On June 29, 2022, Ritualo was announced as the head coach of the La Salle Green Hills Greenies. In 2025, while still handling the Greenies, he was brought in as a shooting coach for the DLSU Green Archers to help them with their free throw shooting. In his first season with the team, the Green Archers won the championship.

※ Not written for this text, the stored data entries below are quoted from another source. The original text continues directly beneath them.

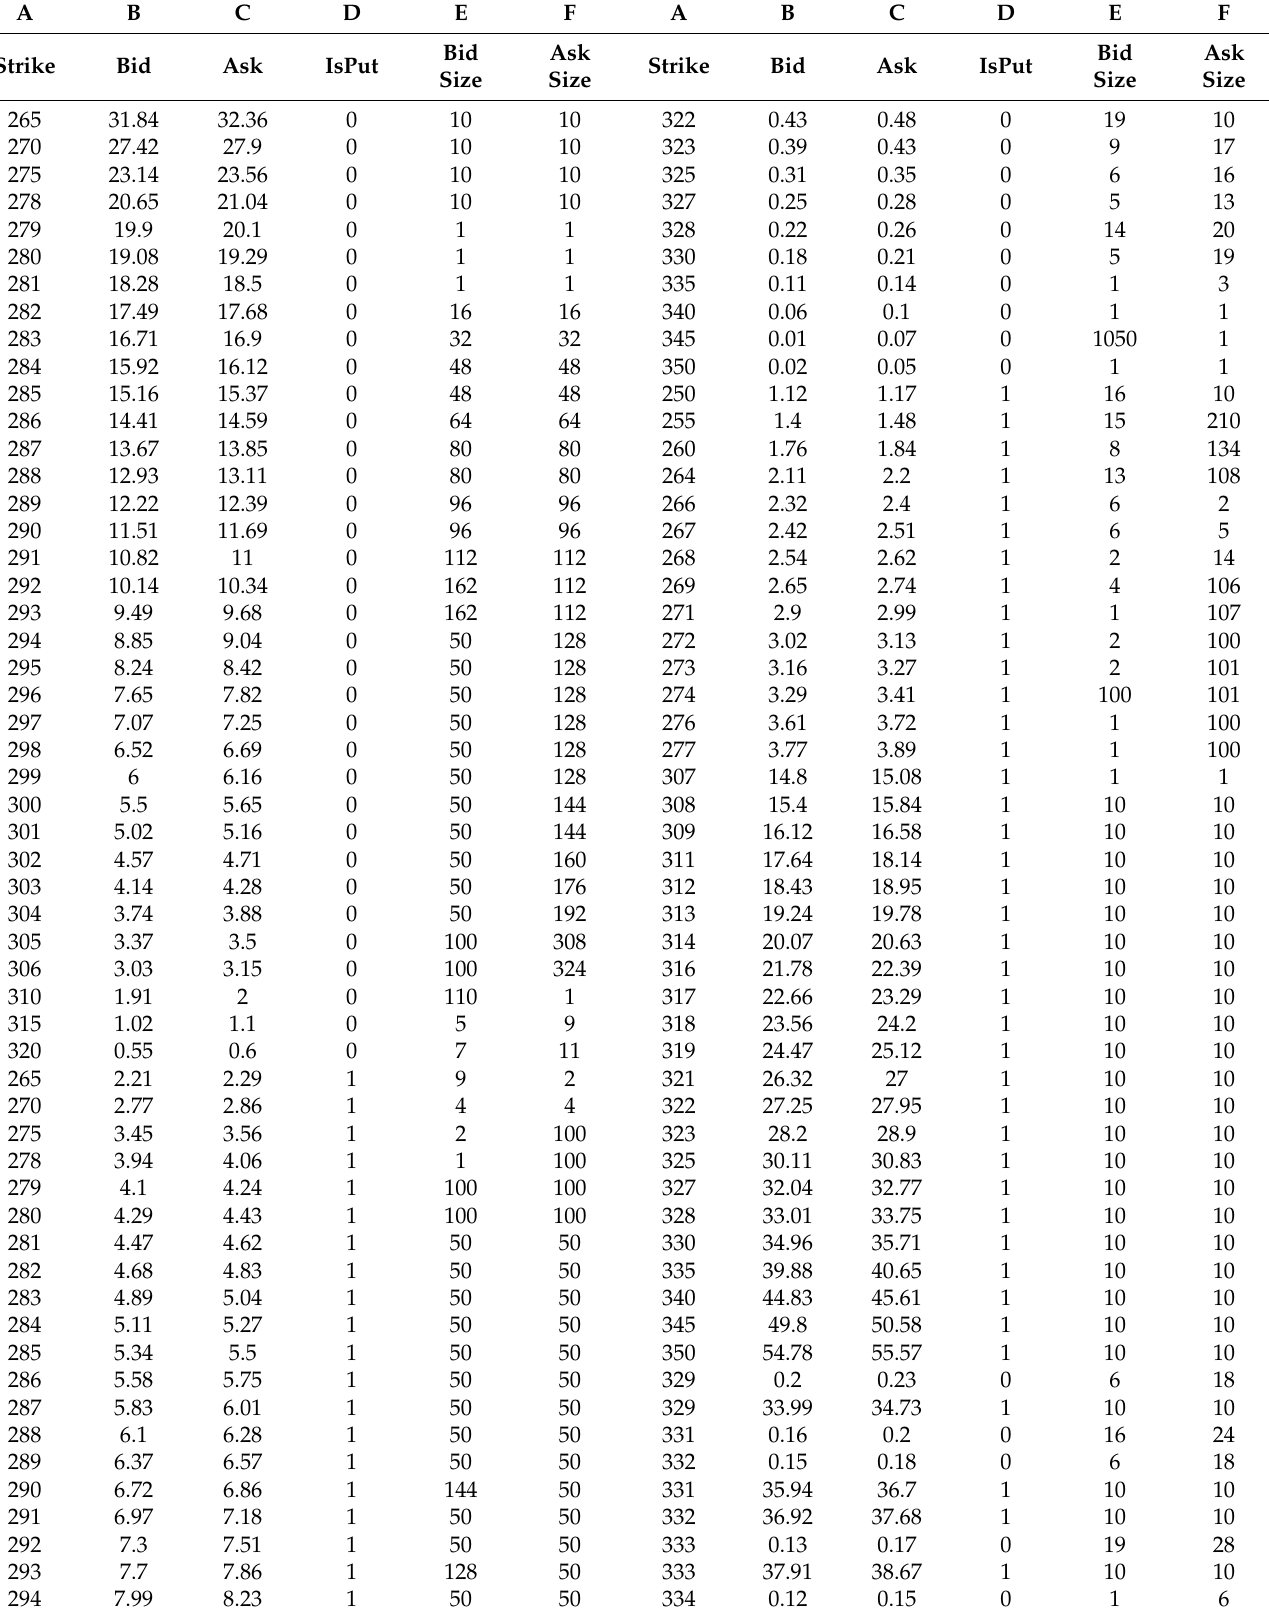
Table A1. Taken from Bloomberg terminal on the 19 May 2020 at 12:00:01 Bangkok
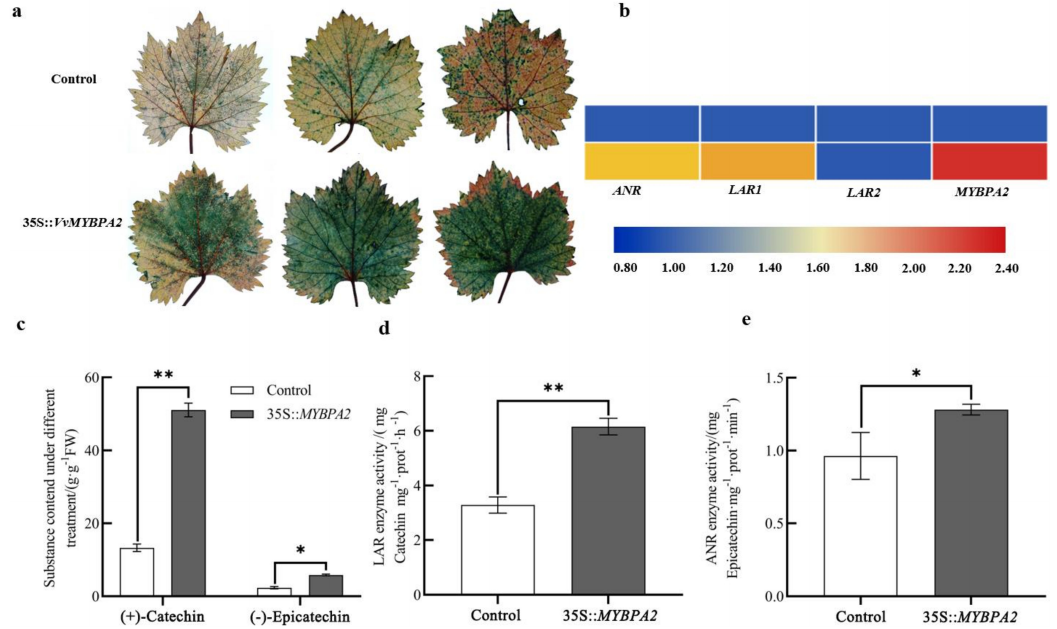
Figure 2. Effect of transient overexpression of VvMYBPA2 in grape leaves. ( a ) DMACA staining results under different treatments. ( b ) Effects of different treatments on gene expression related to proanthocyanidin biosynthesis. ( c ) Effects of different treatments on catechin and epicatechin content. ( d , e ) Effects of different treatments on activities of LAR and ANR enzymes. Note: ** indicates extremely significant differences at the level of p < 0.01; * indicates significant differences at the level of p < 0.05, while ns indicates no significant difference.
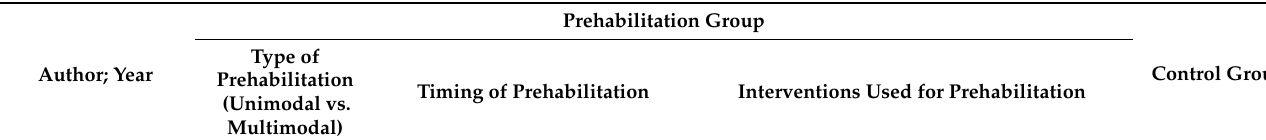
Table 2. Structure of interventions in prehabilitation programs for esophagogastric cancer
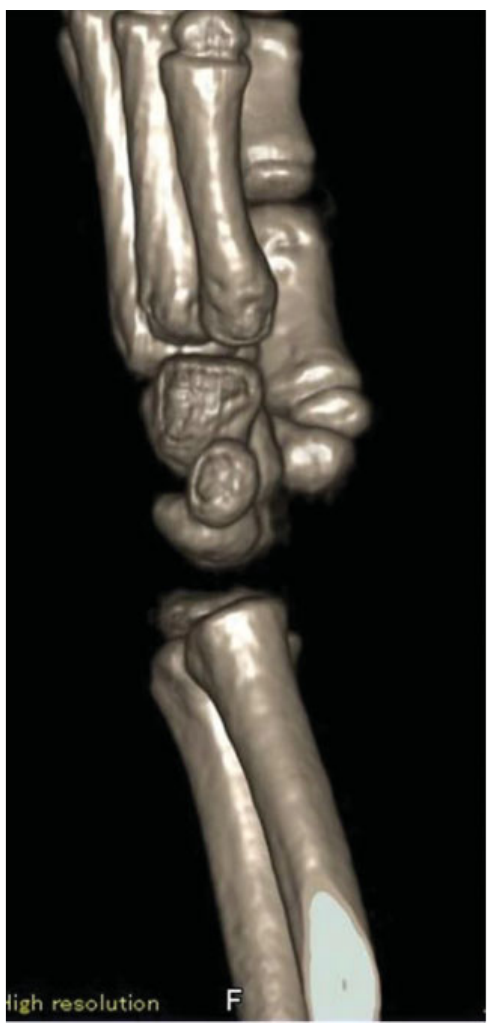
Fig. 4 Computed tomographic scan after surgery, lateral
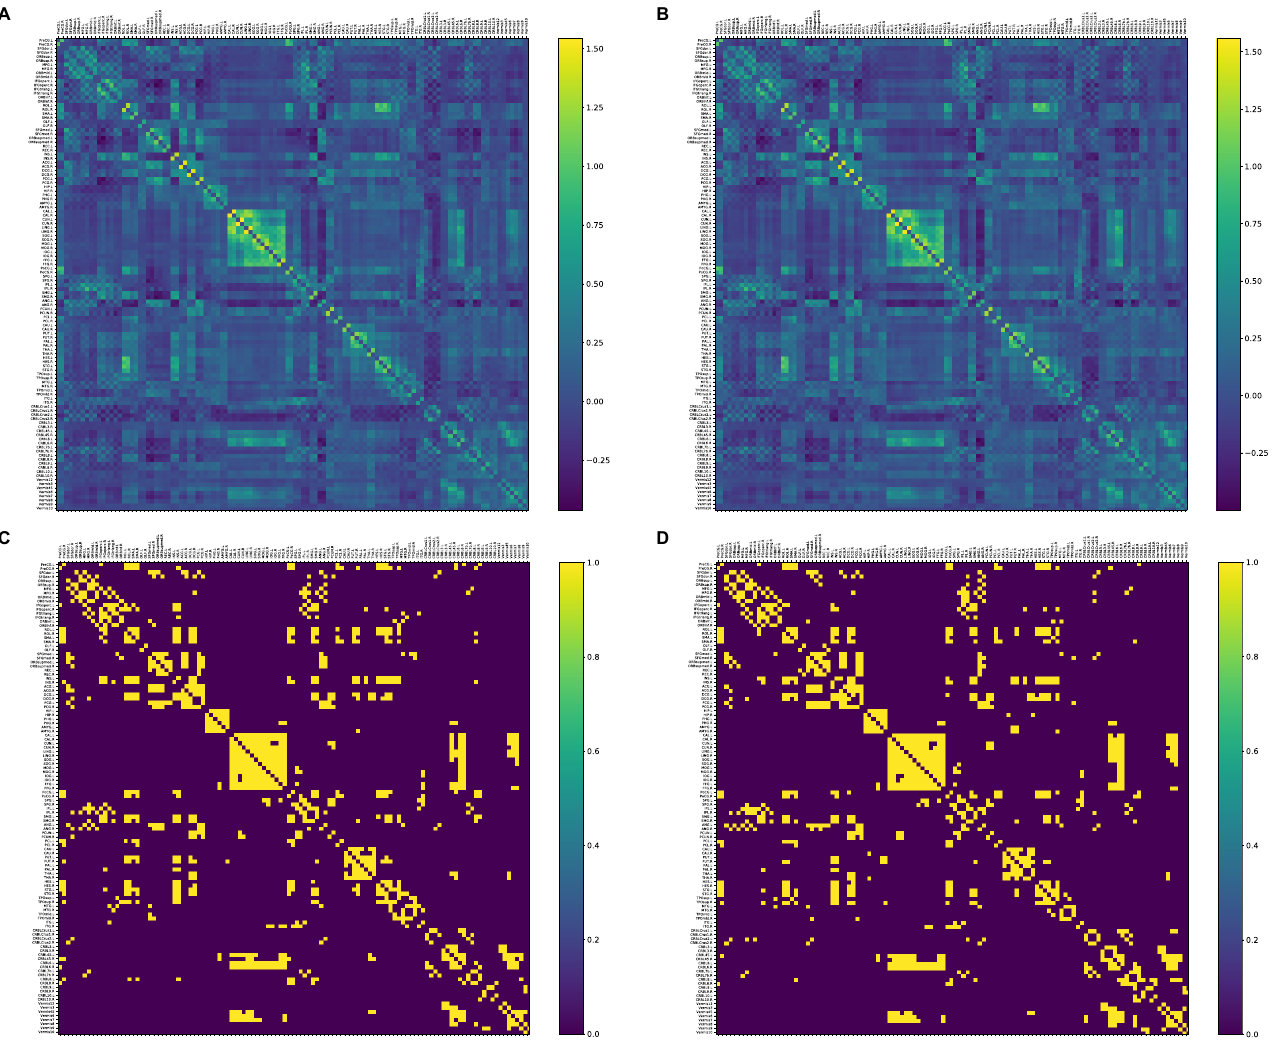
Figure 1. Correlation matrices ( A , B ) (transformed Fisher’s r-to-z) and 10% binarized matrices ( C , D ) for morning and evening sessions, respectively (averaged across all participants in each session). See Appendix A Table A1 for the description of the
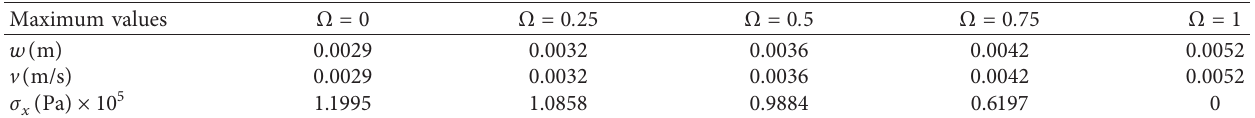
Table 10: Maximum deflections, velocities, and stresses at the central point of the FGP plate versus time ( k � 1). Maximum values Ω �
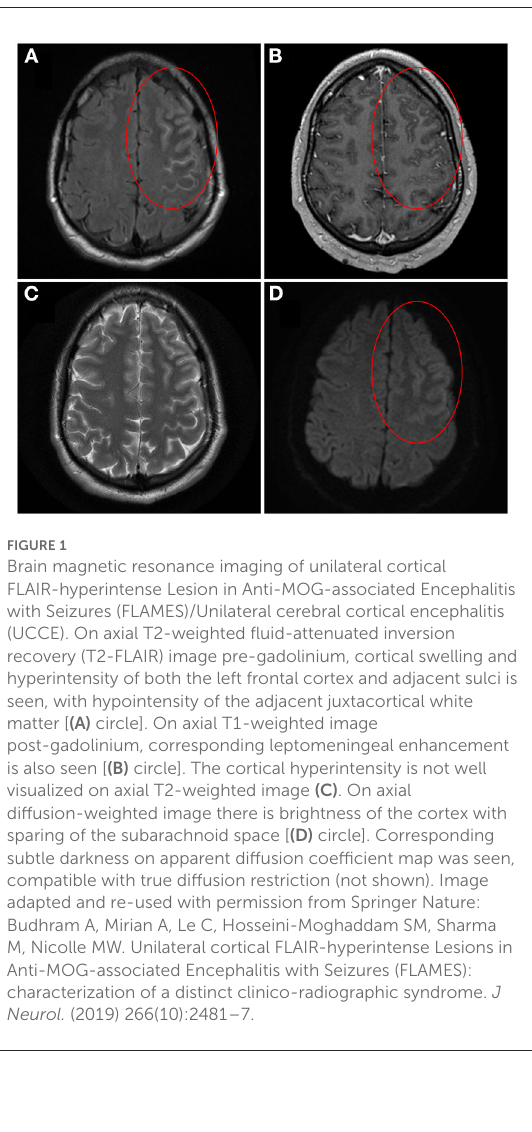
et al. described a 37-year-old female with a remote history of ADEM who presented with headache, fever and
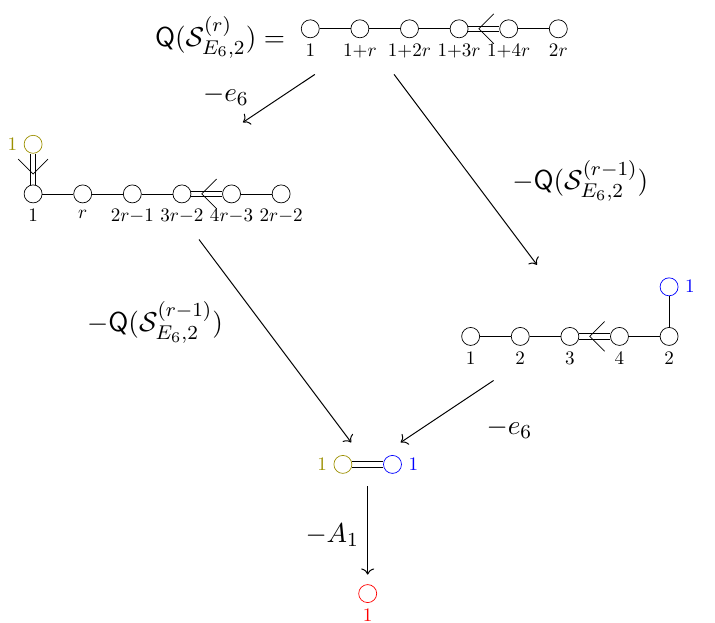
Figure 13. Demonstration of the emergence of an A 1 slice in the Higgs branch of S ( r ) subtraction on its magnetic quiver. Q ( S ( r − 1)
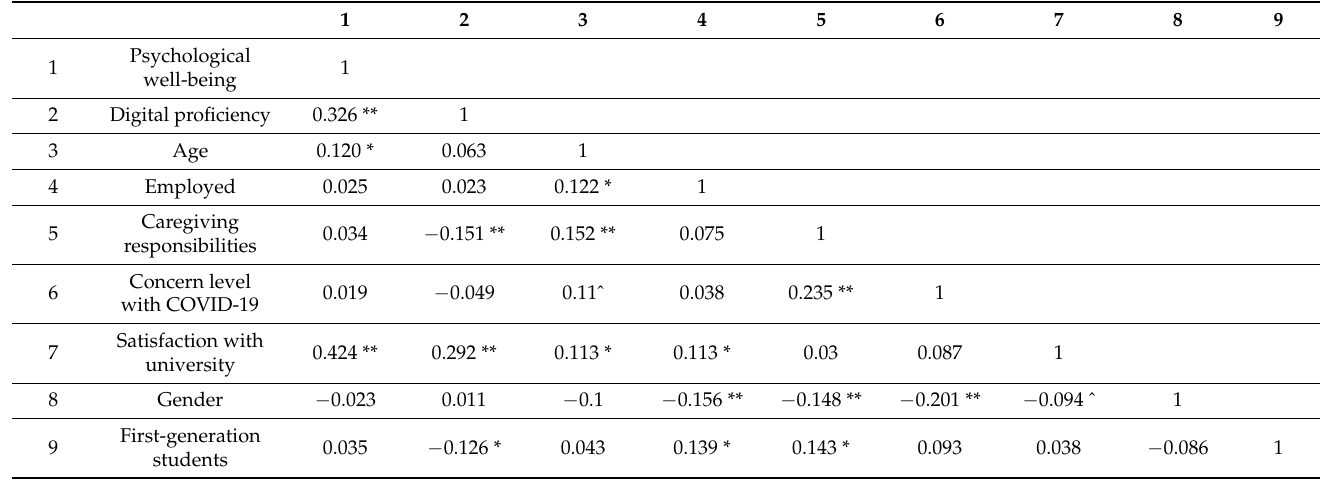
Table 1. Correlational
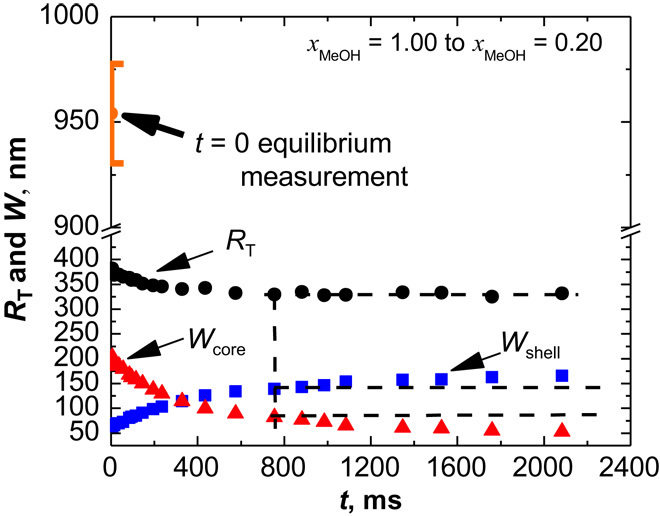
Microgel size and internal structure change from the form factor fit.The collapse transition of the PNIPAM microgel induced by the solvent composition change from pure MeOH to xMeOH = 0.20 is shown. The evolution of the microgel size RT, of the core region Wcore, and of the shell Wshell is represented in black, red, and blue, respectively.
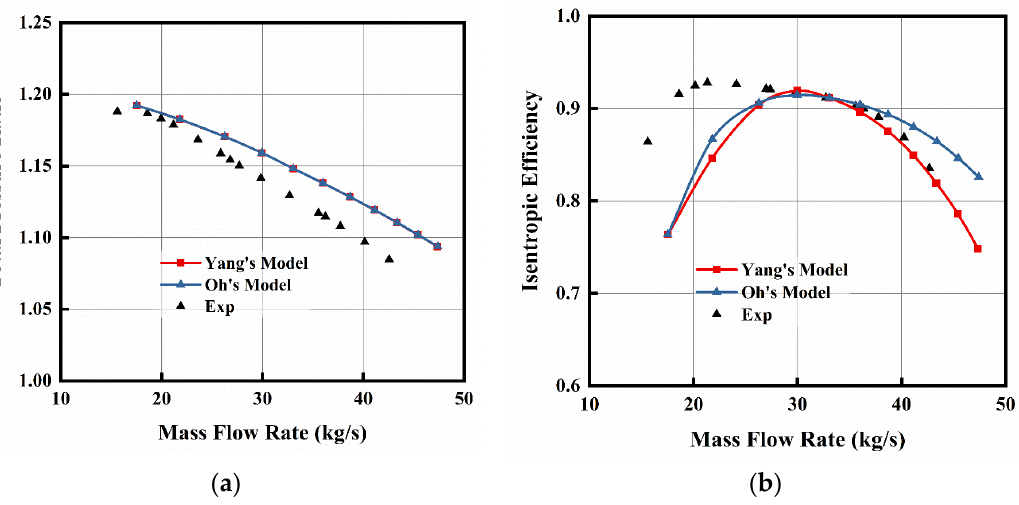
Figure 4. Performance characteristics of LSCC. ( a ) Total pressure ratio; ( b ) isentropic efficiency. Table 3. Contributions of different losses for the LSCC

== PBA career statistics ==

=== Season ===

| Year | Team | GP | MPG | FG% | 3P% | FT% | RPG | APG | SPG | BPG | PPG |
|---|---|---|---|---|---|---|---|---|---|---|---|
| 2002 | FedEx | 22 | 27.8 | .354 | .333 | .938 | 1.5 | 1.5 | .8 | .05 | 12.4 |
| 2003 | FedEx | 42 | 20.8 | .380 | .350 | .871 | 1.9 | 1.1 | .7 | .02 | 11.3 |
| 2004–05 | FedEx | 59 | 30.3 | .355 | .322 | .839 | 1.9 | 1.7 | .9 | .2 | 16.4 |
| 2005–06 | Air21/Talk 'N Text | 51 | 37.6 | .360 | .302 | .829 | 2.8 | 2.4 | .7 | .1 | 18.2 |
| 2006-07 | Talk 'N Text | 29 | 28.8 | .371 | .322 | .842 | 1.6 | 1.9 | .8 | .1 | 14.3 |
| 2007-08 | Talk 'N Text | 39 | 23.3 | .402 | .368 | .898 | 2.3 | 1.5 | .8 | .1 | 11.8 |
| 2008–09 | Talk 'N Text | 45 | 15.5 | .379 | .320 | .743 | 1.5 | .8 | .3 | .1 | 7.1 |
| 2009–10 | Talk 'N Text/Air21 | 41 | 18.8 | .366 | .302 | .762 | 1.3 | 1.0 | .3 | .05 | 6.6 |
| 2010–11 | Powerade/Meralco | 29 | 13.0 | .376 | .293 | .550 | 1.1 | .9 | .2 | .1 | 4.6 |
| 2011-12 | Shopinas.com/Air21 | 32 | 21.6 | .387 | .382 | .732 | 1.4 | 1.3 | .4 | .1 | 9.1 |
| 2012–13 | Air21 | 32 | 10.7 | .349 | .250 | .941 | 1.0 | .7 | .1 | .03 | 3.3 |
| 2013–14 | Air21 | 8 | 12.6 | .414 | .368 | 1.00 | .6 | .6 | .2 | 0 | 4.6 |
| Career |  | 429 | 23.1 | .369 | .327 | .829 | 1.7 | 1.4 | .6 | .1 | 10.9 |

== Acting career ==
Ritualo was a cameo in 2002 comedy film Home Along da Riber starring Dolphy, as a Air21 deliveryman.

== Political career==
In the 2025 Philippine elections in Metro Manila, Ritualo filed his COC for San Juan's 1st councilor district. The High Tribunal issued a TRO in his favor against the Comelec disqualification order.